[Entries taken from a collection]

BEGIN

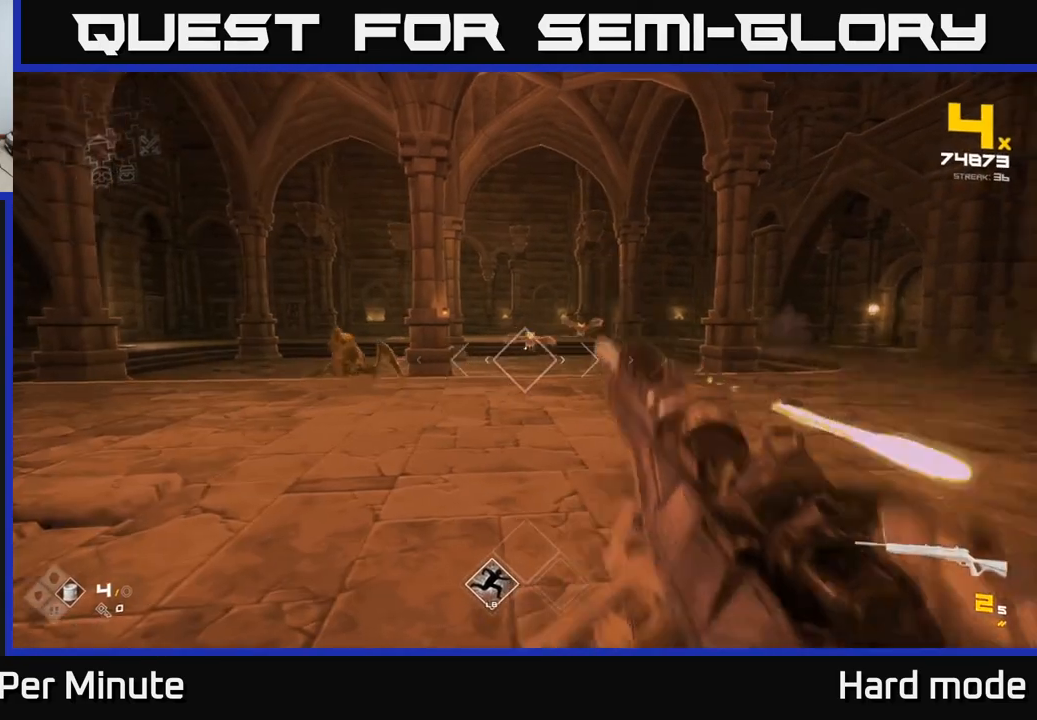
{"buttons": [], "left_stick": "down-right", "right_stick": "center", "events": [[33, "R2", "down"], [117, "left_stick", "down"], [183, "R2", "up"], [267, "left_stick", "center"], [367, "R2", "down"], [433, "left_stick", "down-right"], [483, "R2", "up"]]}
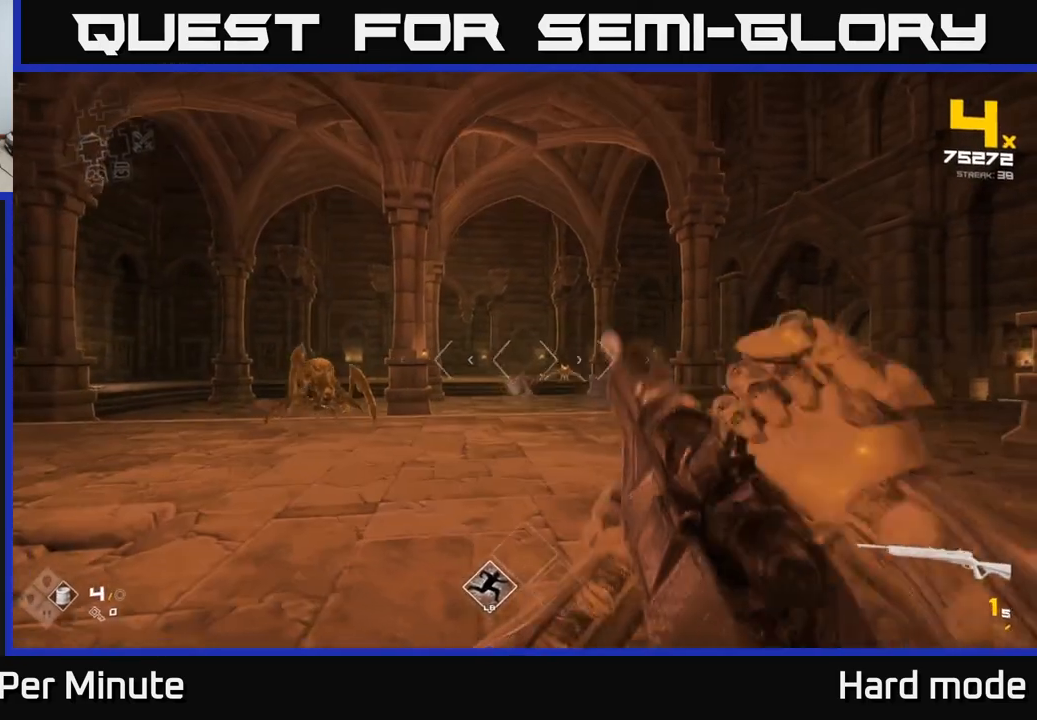
{"buttons": [], "left_stick": "center", "right_stick": "center", "events": [[67, "left_stick", "center"], [267, "R2", "down"], [267, "left_stick", "right"], [350, "R2", "up"], [433, "left_stick", "center"]]}
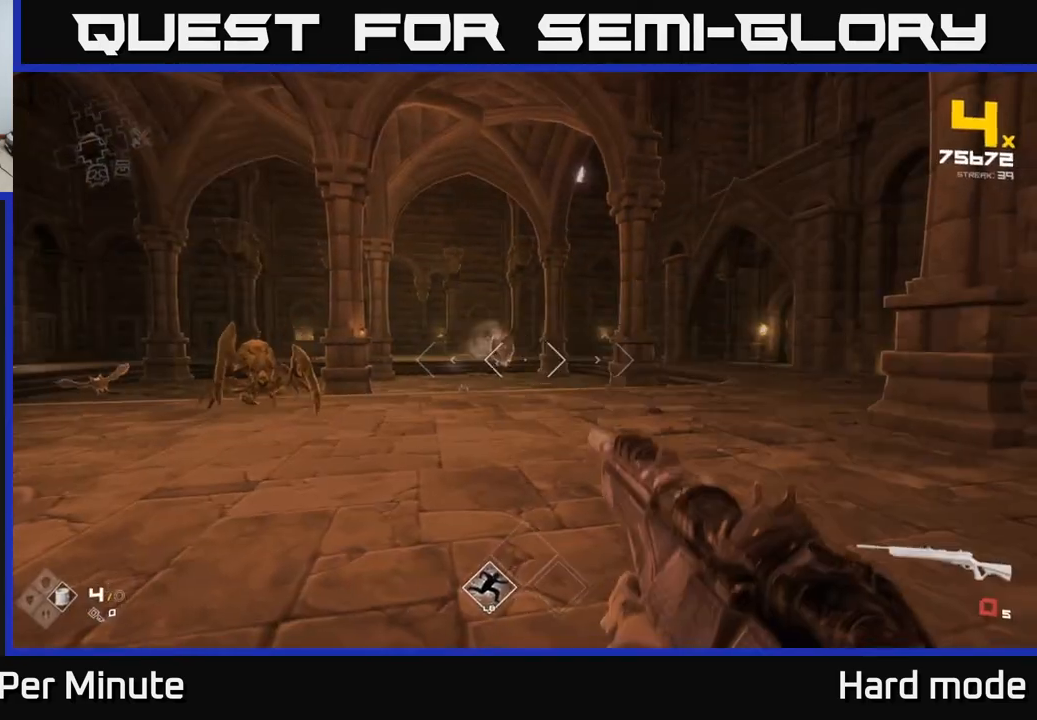
{"buttons": ["R1"], "left_stick": "up-right", "right_stick": "center", "events": [[33, "left_stick", "up"], [67, "R1", "down"], [150, "R1", "up"], [333, "left_stick", "up-right"], [400, "R1", "down"]]}
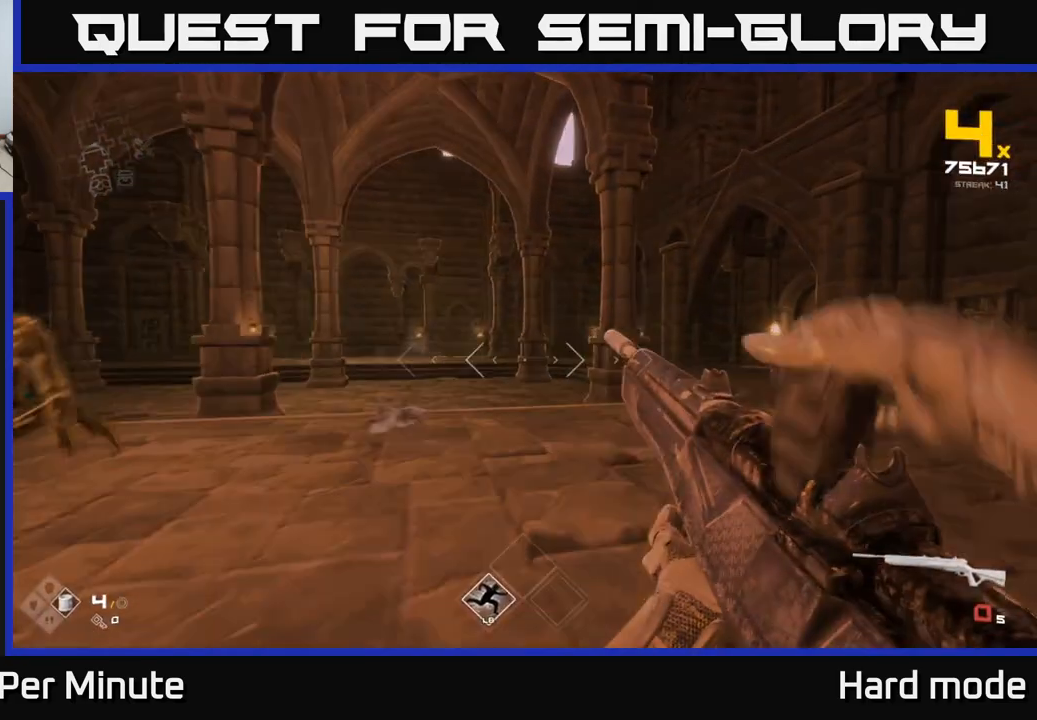
{"buttons": [], "left_stick": "down-right", "right_stick": "left", "events": [[17, "R1", "up"], [133, "right_stick", "left"], [217, "left_stick", "right"], [267, "R1", "down"], [333, "left_stick", "down-right"], [417, "R1", "up"]]}
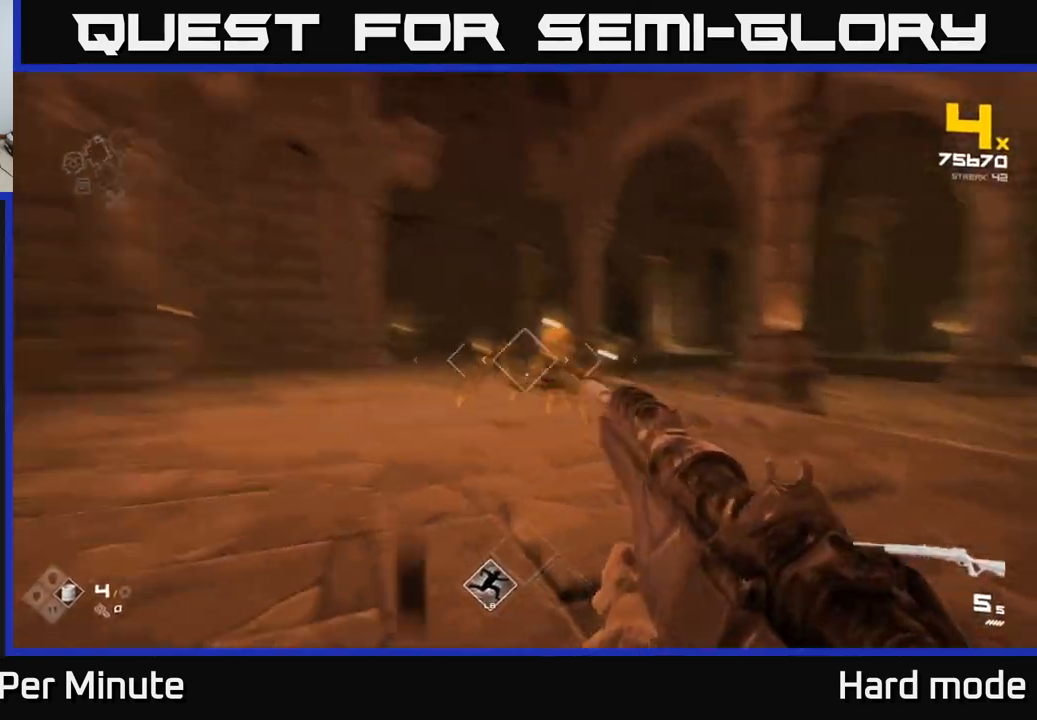
{"buttons": ["R2"], "left_stick": "down", "right_stick": "center", "events": [[117, "R2", "down"], [117, "right_stick", "center"], [233, "R2", "up"], [400, "R2", "down"], [417, "left_stick", "down"]]}
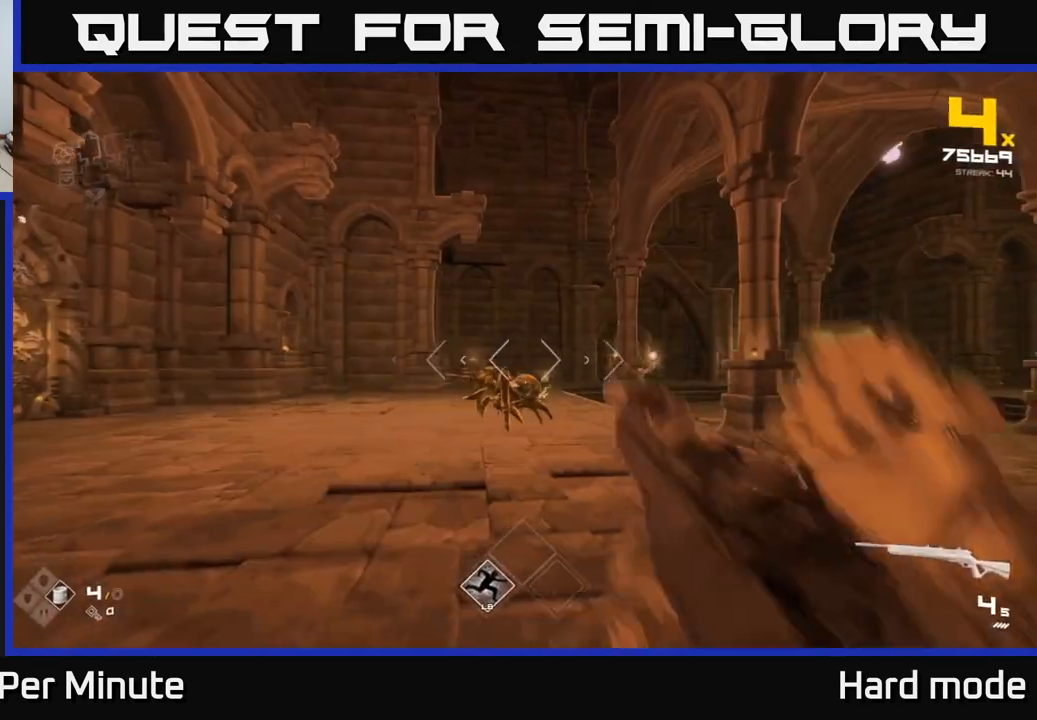
{"buttons": [], "left_stick": "down-right", "right_stick": "center", "events": [[17, "R2", "up"], [67, "left_stick", "center"], [267, "R2", "down"], [317, "left_stick", "down-right"], [400, "R2", "up"]]}
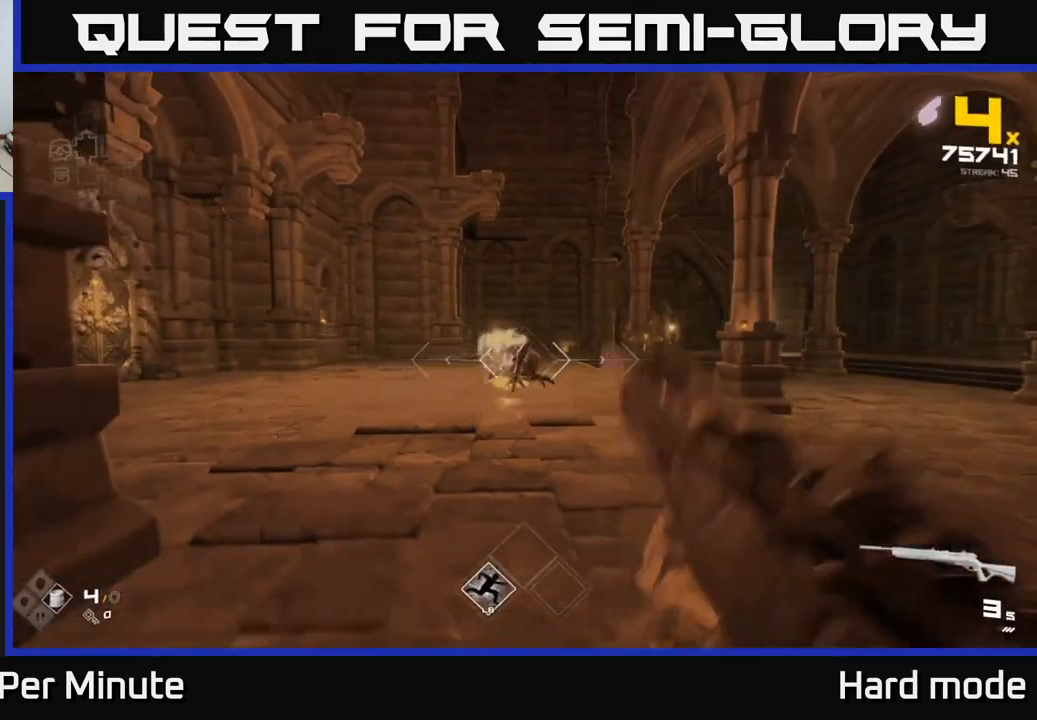
{"buttons": [], "left_stick": "up", "right_stick": "right", "events": [[100, "R2", "down"], [117, "left_stick", "center"], [250, "R2", "up"], [317, "left_stick", "up"], [467, "right_stick", "right"]]}
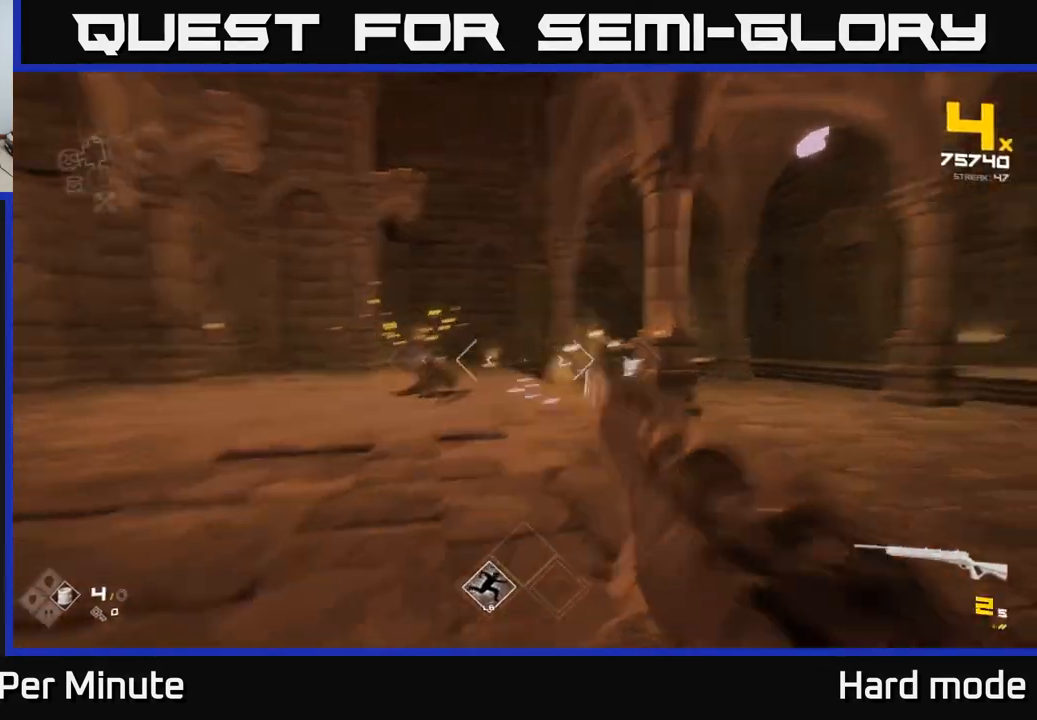
{"buttons": [], "left_stick": "up-left", "right_stick": "center", "events": [[33, "R2", "down"], [50, "left_stick", "up-left"], [83, "right_stick", "center"], [133, "R2", "up"], [300, "right_stick", "right"], [333, "R2", "down"], [450, "right_stick", "center"], [467, "R2", "up"]]}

END

» **Problem description**
Output the data exactly as it appears. The pictures do not belong in it.

» **Answer to this exercise**
{"buttons": [], "left_stick": "down-right", "right_stick": "center", "events": [[33, "R2", "down"], [117, "left_stick", "down"], [183, "R2", "up"], [267, "left_stick", "center"], [367, "R2", "down"], [433, "left_stick", "down-right"], [483, "R2", "up"]]}
{"buttons": [], "left_stick": "center", "right_stick": "center", "events": [[67, "left_stick", "center"], [267, "R2", "down"], [267, "left_stick", "right"], [350, "R2", "up"], [433, "left_stick", "center"]]}
{"buttons": ["R1"], "left_stick": "up-right", "right_stick": "center", "events": [[33, "left_stick", "up"], [67, "R1", "down"], [150, "R1", "up"], [333, "left_stick", "up-right"], [400, "R1", "down"]]}
{"buttons": [], "left_stick": "down-right", "right_stick": "left", "events": [[17, "R1", "up"], [133, "right_stick", "left"], [217, "left_stick", "right"], [267, "R1", "down"], [333, "left_stick", "down-right"], [417, "R1", "up"]]}
{"buttons": ["R2"], "left_stick": "down", "right_stick": "center", "events": [[117, "R2", "down"], [117, "right_stick", "center"], [233, "R2", "up"], [400, "R2", "down"], [417, "left_stick", "down"]]}
{"buttons": [], "left_stick": "down-right", "right_stick": "center", "events": [[17, "R2", "up"], [67, "left_stick", "center"], [267, "R2", "down"], [317, "left_stick", "down-right"], [400, "R2", "up"]]}
{"buttons": [], "left_stick": "up", "right_stick": "right", "events": [[100, "R2", "down"], [117, "left_stick", "center"], [250, "R2", "up"], [317, "left_stick", "up"], [467, "right_stick", "right"]]}
{"buttons": [], "left_stick": "up-left", "right_stick": "center", "events": [[33, "R2", "down"], [50, "left_stick", "up-left"], [83, "right_stick", "center"], [133, "R2", "up"], [300, "right_stick", "right"], [333, "R2", "down"], [450, "right_stick", "center"], [467, "R2", "up"]]}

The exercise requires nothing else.